S. 368. A bill to amend the Internal Revenue Code of 1986 to provide that installment sales of certain farmers not be treated as a preference item for purposes of the alternative minimum tax; to the Committee on Finance.

tax treatment of installment sales legislation

Mr. DORGAN. Mr. President, today I rise to introduce legislation to rectify a serious tax problem confronting our family farmers.

The Internal Revenue Service [IRS] has, in my opinion, mistakenly taken a position that may preclude our farmers from using deferred payment grain contracts, which have been routinely used in their businesses for decades. In my judgment, the IRS' position imposes an unintended and unacceptable financial hardship on the farming industry.

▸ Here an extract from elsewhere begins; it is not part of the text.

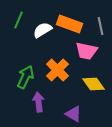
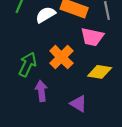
yellow diamond: (93, 84) -> (100, 72), turned -45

Let me briefly explain. For years, family farmers have used deferred payment grain contracts to sell their commodities to grain elevators to help manage the business income. A typical grain contract between a farmer and grain elevator calls upon a farmer to sell and deliver grain to a grain elevator--often because the farmer does not have adequate storage--for a fixed amount. In many cases, one or more payments paid by the elevator to the farmer under the contract occur after the close of the farmer's taxable year.

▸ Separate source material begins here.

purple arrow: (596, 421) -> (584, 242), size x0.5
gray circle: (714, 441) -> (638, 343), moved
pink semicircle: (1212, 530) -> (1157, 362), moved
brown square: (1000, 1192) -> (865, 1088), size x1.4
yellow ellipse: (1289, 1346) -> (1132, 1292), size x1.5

For regular tax purposes, farmers are allowed to defer income from the deferred payments under the grain contracts in computing their regular tax liability. But because the IRS apparently views all deferred payment grain contracts as installment sales, it now requires them to add back this income in computing the Alternative Minimum Tax

[AMT] in the tax year preceding the year of payment. As a result, thousands of family farmers are facing hefty tax bills because they are being whip-sawed by an AMT provision which effectively repeals their ability to use such contracts.

To make matters worse, many farmers were advised by tax experts that some kinds of traditional deferred payment grain contracts do not amount to an installment sale that would required and AMT calculation. For this reason, they did not make an AMT adjustment on their income tax returns. Now they are being told by the IRS that they owe large tax bills on income that they will not receive until later.

That is why I am introducing legislation to ensure that our family farmers are allowed to engage in deferred payment transactions and get the same kind of tax treatment they have always received.

I do not believe that Congress intended this kind of tax treatment for farmers using deferred payment grain contracts for legitimate business purposes. It seems to me that the IRS position is based upon an incorrect interpretation which ignores the fact that our family farmers are, by law, permitted to manage their business operations on a cash basis.

My bill would simply make clear the original intent of Congress in the Tax Acts of 1986 and 1987, which was to allow farmers to continue to receive the tax benefit provided from the use of cash method accounting and from installment sales for their deferred payment grain transactions.

I urge my colleagues to include this much-needed legislation in any revenue measure considered by the Senate this year.